The reason for calling this out as a red line is that I believe that
negotiations are much more productive when everyone is willing to put their
real positions on the table. I am more than willing to work to meet
government interests in protecting their access to the net, to prevent the
use of the net by thieves and child abusers and on a wide range of issues.

But censorship is the one issue where we are not going to come to
agreement. And if they try to impose censorship through political means
they will find that they are being defeated through technical means.

 The IETF protocol registries do not recognize this distinction at present
and many application layer registries are subject to more control than is
necessary. The Internet will break if multiple parties attempt to deploy
incompatible protocols identifying themselves as 'ipv7'.


IPv7 was discussed within the IETF in 1992.


The point is that a change like that needs to emerge from prior consensus
but many application layer developments do not.

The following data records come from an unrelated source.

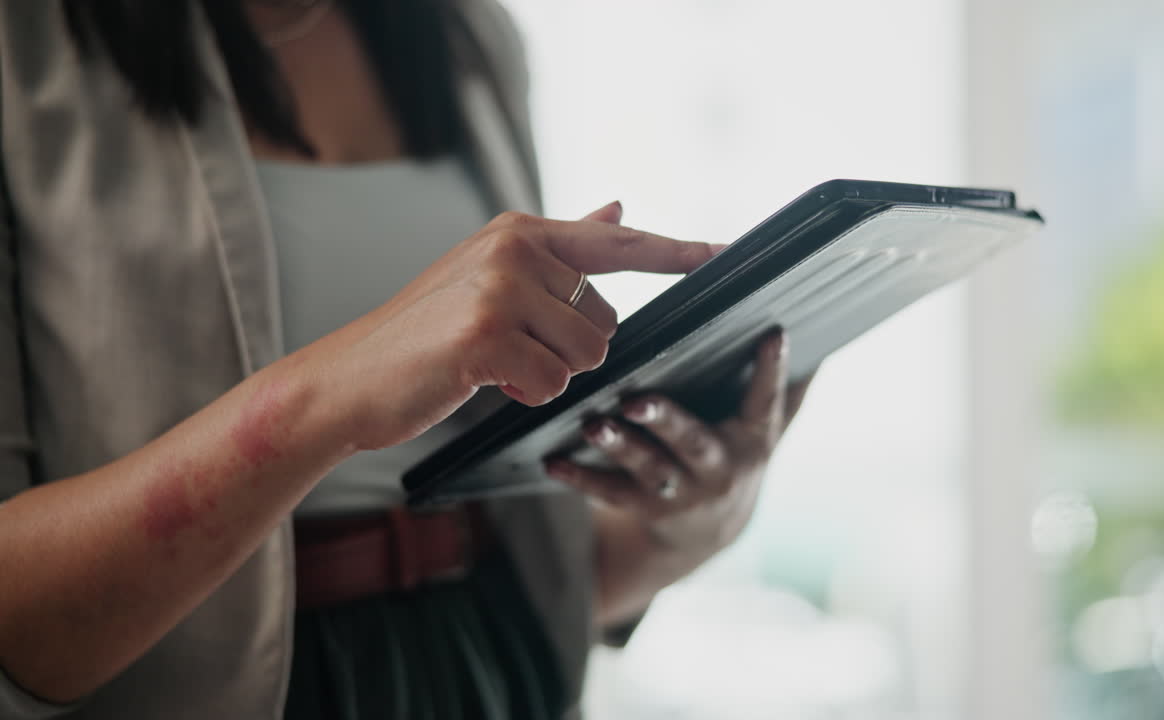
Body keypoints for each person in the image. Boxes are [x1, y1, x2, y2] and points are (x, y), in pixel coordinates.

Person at [0, 1, 813, 718]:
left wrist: (693, 521)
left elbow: (555, 577)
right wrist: (327, 398)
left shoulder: (468, 34)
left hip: (488, 665)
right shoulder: (25, 41)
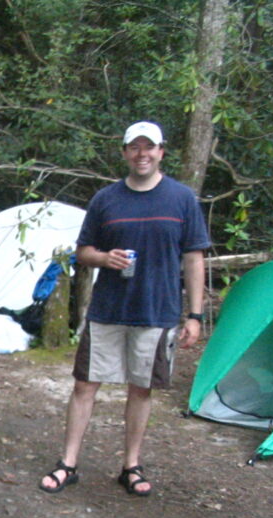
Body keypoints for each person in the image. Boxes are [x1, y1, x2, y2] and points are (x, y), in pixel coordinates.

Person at [38, 121, 210, 496]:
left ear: (162, 152)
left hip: (156, 311)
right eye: (135, 147)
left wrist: (194, 316)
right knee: (84, 384)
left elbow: (194, 259)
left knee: (141, 389)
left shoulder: (181, 199)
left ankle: (131, 465)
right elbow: (83, 251)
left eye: (149, 147)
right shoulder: (106, 199)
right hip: (108, 310)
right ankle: (68, 462)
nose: (142, 154)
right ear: (125, 153)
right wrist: (104, 258)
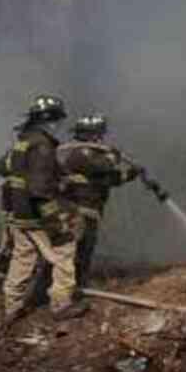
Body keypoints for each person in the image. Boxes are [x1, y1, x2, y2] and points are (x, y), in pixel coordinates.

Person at [0, 93, 84, 327]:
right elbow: (39, 190)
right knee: (65, 250)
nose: (59, 125)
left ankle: (11, 309)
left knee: (22, 259)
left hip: (18, 214)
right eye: (57, 121)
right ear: (49, 120)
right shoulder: (43, 145)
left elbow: (1, 167)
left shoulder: (23, 141)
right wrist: (57, 223)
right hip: (36, 215)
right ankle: (61, 305)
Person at [55, 114, 143, 290]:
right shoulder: (80, 153)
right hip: (77, 212)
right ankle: (62, 292)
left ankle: (77, 287)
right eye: (98, 134)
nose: (101, 138)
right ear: (90, 135)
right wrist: (114, 156)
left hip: (89, 212)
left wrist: (131, 174)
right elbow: (102, 166)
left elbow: (105, 179)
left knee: (84, 252)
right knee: (71, 253)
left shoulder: (92, 155)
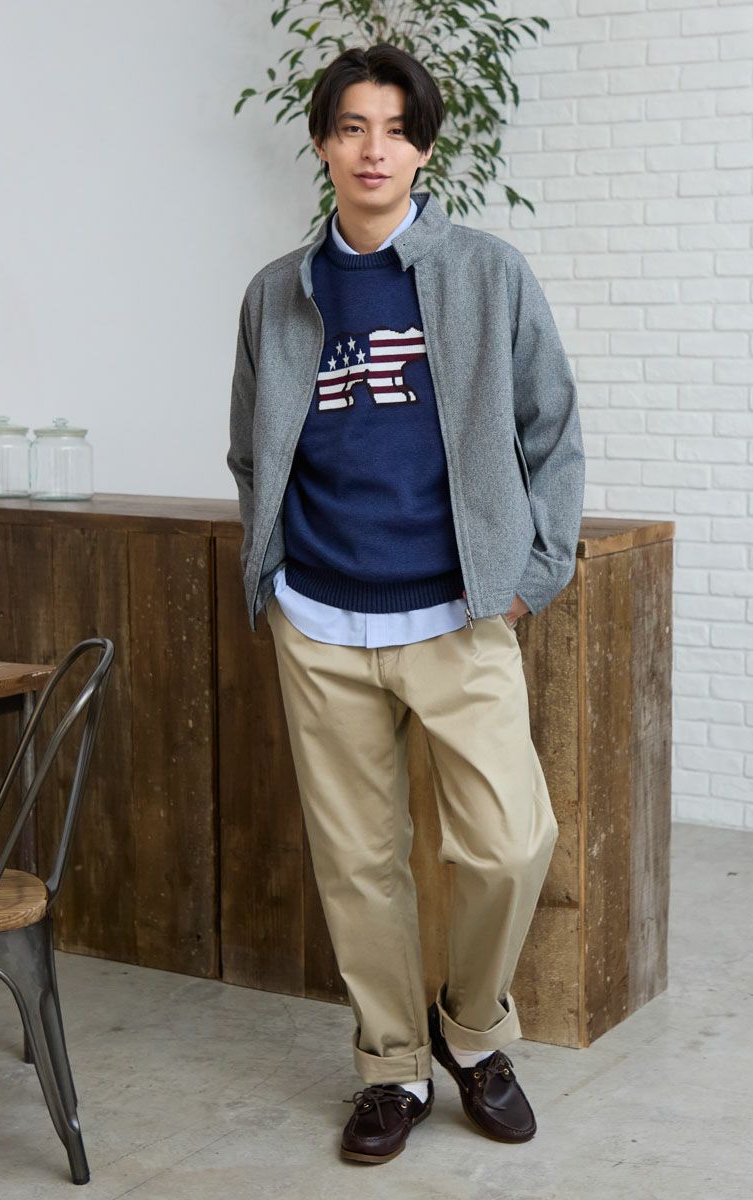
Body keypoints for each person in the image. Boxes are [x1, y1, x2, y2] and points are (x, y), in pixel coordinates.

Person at [227, 42, 585, 1165]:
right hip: (320, 619)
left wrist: (533, 576)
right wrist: (272, 578)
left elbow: (552, 430)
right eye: (352, 128)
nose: (372, 150)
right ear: (324, 144)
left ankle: (470, 1033)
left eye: (394, 130)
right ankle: (391, 1066)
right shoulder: (277, 292)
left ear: (424, 148)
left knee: (512, 844)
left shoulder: (486, 272)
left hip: (459, 615)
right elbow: (251, 451)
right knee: (359, 864)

At the moment we have an imperfect understanding of which registrations
need which type of treatment.

We want people to innovate and use the net creatively. We don't want to
stand in people's way.




 There is an IETF interest in controlling the parts of the IANA registry
that allocate numbers for the low level Internet infrastructure. But it
should be easier to add application protocols and these should not require
IETF permission or even registration unless a 'friendly name' for the
protocol is desired and thus a registration mechanism is necessary to
prevent accidental collision.


Registration is better if the person considers it worthwhile to prevent
accidental collisions.  I don't require anyone to do it.  I am aware that
there is a well-known case where the collision is by design because of some
IETF history ...


There are three approaches to allocating identifiers

1) Registration in a finite name space
    (e.g. IP port numbers)
2) Registration in an essentially infinite name space
     (e.g. SRV names, DNS names, URIs, OIDs)
3) choosing identifiers at random with a negligible chance of collision)
     (e.g. PGP fingerprints, UUIDs)

At present we use approach 1 far too often. It is simple but lazy.

We should insist that application layer protocols support approaches 2 and
3 and that approach 2 should require as little effort as possible to
reserve names and prevent collisions.

I will make some more detailed proposals in the apps area later on.

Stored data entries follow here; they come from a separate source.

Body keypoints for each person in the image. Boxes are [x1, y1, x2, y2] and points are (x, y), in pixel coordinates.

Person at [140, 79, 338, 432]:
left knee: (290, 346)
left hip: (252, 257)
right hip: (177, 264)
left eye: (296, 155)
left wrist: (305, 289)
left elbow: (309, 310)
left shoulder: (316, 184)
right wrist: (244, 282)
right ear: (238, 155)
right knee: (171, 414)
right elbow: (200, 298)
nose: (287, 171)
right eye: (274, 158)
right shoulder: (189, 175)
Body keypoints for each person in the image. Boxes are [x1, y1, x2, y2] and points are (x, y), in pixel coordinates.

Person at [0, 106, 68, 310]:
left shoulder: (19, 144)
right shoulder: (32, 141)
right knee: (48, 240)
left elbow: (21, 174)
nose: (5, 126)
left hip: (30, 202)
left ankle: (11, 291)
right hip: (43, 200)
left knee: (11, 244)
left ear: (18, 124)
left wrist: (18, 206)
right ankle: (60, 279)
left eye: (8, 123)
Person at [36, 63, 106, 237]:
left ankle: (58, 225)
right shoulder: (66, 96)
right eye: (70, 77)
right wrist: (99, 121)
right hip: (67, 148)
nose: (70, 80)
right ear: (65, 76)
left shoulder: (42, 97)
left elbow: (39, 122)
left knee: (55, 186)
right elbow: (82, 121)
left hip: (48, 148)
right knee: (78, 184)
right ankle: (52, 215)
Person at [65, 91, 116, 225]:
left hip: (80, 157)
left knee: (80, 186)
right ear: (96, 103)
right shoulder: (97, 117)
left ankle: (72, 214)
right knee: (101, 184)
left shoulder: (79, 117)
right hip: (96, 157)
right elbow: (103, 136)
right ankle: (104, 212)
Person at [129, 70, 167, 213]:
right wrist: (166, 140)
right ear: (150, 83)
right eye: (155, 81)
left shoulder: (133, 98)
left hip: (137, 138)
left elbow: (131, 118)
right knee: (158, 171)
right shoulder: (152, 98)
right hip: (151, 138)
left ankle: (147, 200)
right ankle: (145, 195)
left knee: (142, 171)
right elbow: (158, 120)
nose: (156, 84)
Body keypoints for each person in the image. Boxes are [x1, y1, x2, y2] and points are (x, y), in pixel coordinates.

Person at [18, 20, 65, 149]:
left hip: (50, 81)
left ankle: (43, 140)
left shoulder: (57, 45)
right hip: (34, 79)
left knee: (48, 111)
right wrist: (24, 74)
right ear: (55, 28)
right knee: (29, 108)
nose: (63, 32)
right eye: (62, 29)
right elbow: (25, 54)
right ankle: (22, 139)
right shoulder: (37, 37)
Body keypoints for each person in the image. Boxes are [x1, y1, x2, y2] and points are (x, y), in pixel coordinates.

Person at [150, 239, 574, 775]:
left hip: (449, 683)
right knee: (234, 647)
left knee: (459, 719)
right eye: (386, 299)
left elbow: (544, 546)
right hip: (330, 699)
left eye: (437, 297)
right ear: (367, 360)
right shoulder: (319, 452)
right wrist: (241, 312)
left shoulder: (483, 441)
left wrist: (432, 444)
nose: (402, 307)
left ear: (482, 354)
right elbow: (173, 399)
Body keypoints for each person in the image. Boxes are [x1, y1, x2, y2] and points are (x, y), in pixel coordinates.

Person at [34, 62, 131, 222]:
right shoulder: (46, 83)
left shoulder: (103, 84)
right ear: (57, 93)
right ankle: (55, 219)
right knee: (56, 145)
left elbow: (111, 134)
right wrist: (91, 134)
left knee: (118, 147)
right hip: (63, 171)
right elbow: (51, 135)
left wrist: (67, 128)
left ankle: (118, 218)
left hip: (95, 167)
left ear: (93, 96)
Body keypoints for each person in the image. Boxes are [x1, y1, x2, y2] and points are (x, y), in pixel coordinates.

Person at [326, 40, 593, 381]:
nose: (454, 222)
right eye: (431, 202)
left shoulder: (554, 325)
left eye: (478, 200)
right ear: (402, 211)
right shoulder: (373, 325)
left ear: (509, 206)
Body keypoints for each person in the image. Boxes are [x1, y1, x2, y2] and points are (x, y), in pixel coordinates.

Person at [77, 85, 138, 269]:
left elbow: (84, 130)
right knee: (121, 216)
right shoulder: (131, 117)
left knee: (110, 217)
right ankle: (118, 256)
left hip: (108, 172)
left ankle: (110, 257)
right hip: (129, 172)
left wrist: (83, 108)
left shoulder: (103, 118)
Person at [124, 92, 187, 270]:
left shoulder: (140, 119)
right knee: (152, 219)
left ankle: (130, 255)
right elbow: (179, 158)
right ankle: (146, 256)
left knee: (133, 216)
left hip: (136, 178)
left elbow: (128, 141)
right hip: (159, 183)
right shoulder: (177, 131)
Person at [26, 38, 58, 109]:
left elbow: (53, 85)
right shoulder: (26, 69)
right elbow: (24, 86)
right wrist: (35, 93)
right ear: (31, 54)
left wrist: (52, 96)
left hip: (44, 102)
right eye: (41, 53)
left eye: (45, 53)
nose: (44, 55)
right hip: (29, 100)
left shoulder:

 We could achieve the necessary pre-conditions for transition if just one
large government told ISPs that they planned to require connection boxes to
support such features. Once the manufacturers of the boxes had a clear
direction, they would have no reason not to provide the same feature set in
other jurisdictions.


That might work if someone went out there to do the work.


Brazil is planning to spend a couple of million dollars on a conference.
The set of proposals I describe would cost them considerably less.


People in IETF space are thinking about this process in completely the
wrong way. This is not a threat, it is an opportunity. Here we have a group
of people who have turned up wanting to do something. They don't write
code, they don't write technical specifications. But they are very very
good at getting corporations to move in a single direction when they put
their minds to it.

Isn't that something we need?


Many governments have improved technical specifications to benefit
consumers. The US is actually very poor at this. So I spend $650 for a
telephone that is locked to a single carrier in the US but in most of the
rest of the world the carriers and the vendors are told that they will be
slapped will billion dollar fines and their CEO put in pokey if they engage
in that type of anti-competitive behavior.

The reason cell phones have SIM cards in them is because the European and
Japanese govts. passed regulations that required them.